For the agent and client, there is plenty of paper to handle on contract surety bonds.  So just when you get through the questionnaire, business plan, resumes, references, WIPs, and financials there is STILL ONE MORE DOCUMENT THAT WE NEED!

Yes, it is true.  Bond Request Forms are the gift that keeps giving because you get the opportunity to do one as each bond comes up.  So, considering these forms are not going away, let’s get comfortable with them.

Why Needed

The Bond Request Form is a summary of key factors concerning the specific contract and bond in question. The form is used for both Bids and “Final” bonds (Performance & Payment). It covers basics such as the name of the contractor and obligee, description of the work and the specific bonding requirements.

The form is used for underwriting and administrative purposes.  The underwriters review the details and may literally sign their approval on the form.  The admin staff will type the bond based on the Request Form – so completeness and accuracy are crucial.

Let’s break it down and go over some key areas:

  • The Principal is the contractor and the Obligee is the party paying for the work.  Sometimes the word “Owner” is used interchangeably with Obligee.
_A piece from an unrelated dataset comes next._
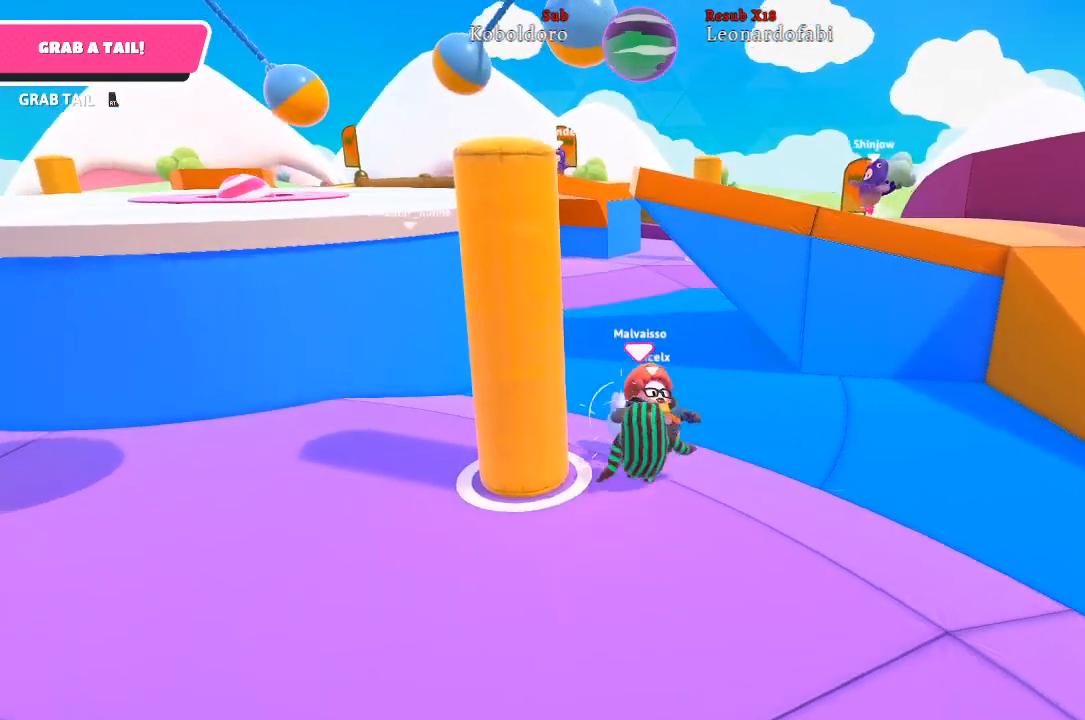
{"buttons": [], "left_stick": "up", "right_stick": "center", "events": [[50, "right_stick", "left"], [267, "right_stick", "center"]]}
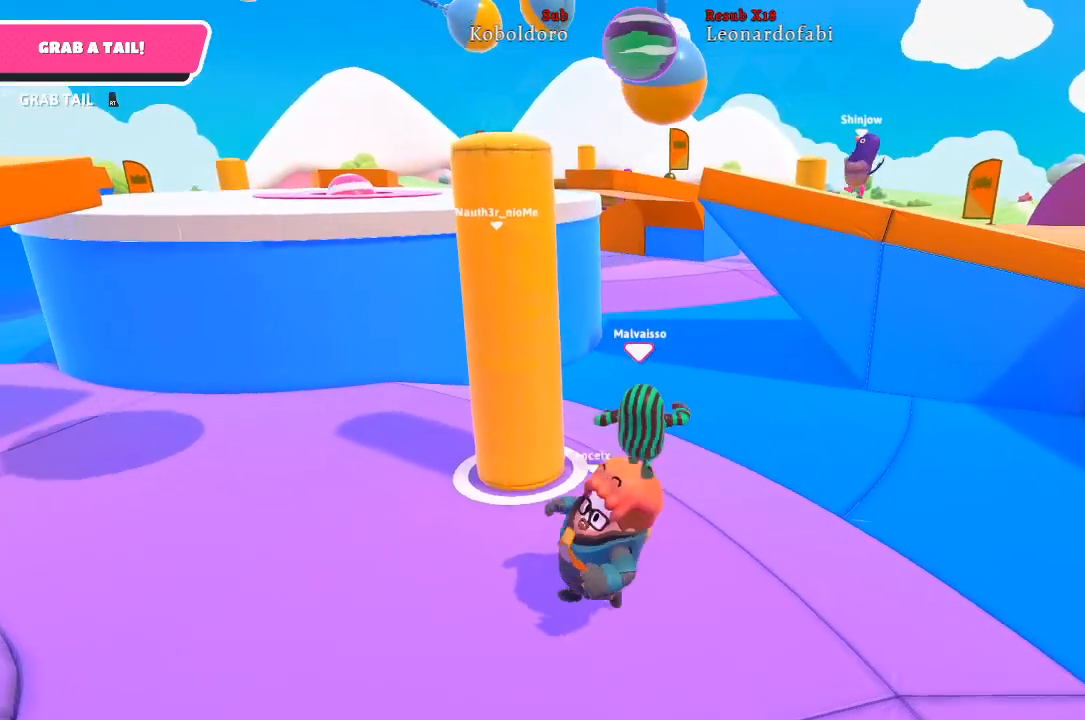
{"buttons": [], "left_stick": "up", "right_stick": "left", "events": [[383, "right_stick", "left"]]}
If you see Owner on the Bond Request, it is not asking for the name of the owner of the construction company; it means “Obligee.”
  • The description of the work should read as stated on the related contract or bid invitation.  If you are bonding a roofing contract, the description should not be “4th Avenue Elementary School.” It should say “…roofing…”  On a final bond such errors are embarrassing. In a bid situation an incorrect job description could result in a bid protest (by the second bidder) and loss of an award.
  • For Bid Bonds, show the estimated contract price (ECP), not the actual bid amount.  This is to protect the bid confidentiality.  Sometimes we bond more than one contractor on the same bid.
  • Always submit a sufficiently high ECP to allow room for a last minute bid increase. (See Secret # 8.)
  • Show the actual bid date, not the day before for “safety.”
  • Bid results are important to show if they are available.  Typically they are on public work.
  • When indicating the final bond requirements, do not indicate “100% P&P” unless the spec actually calls for this.  Some projects require a Performance Bond but no Payment.  It would be important to not automatically issue a Payment Bond, since they are the most frequent source of surety claims. The Principal and Surety should never voluntarily assume this risk.
  • Work On Hand: The current WOH figure is comprised of the “estimated cost to complete” of all open work – excluding the project in question.
  • Be sure to fully complete the form, include required attachments and sign if necessary.
  • Points of interest:
    • Sureties are usually reluctant to provide a 125% P&P Bond.
    • If the bond is for less than 100% of the contract amount, there may be no reduction in the bond cost.

Bond Request Forms: We love them and you should too!  Every one is a chance to serve your client and  make money.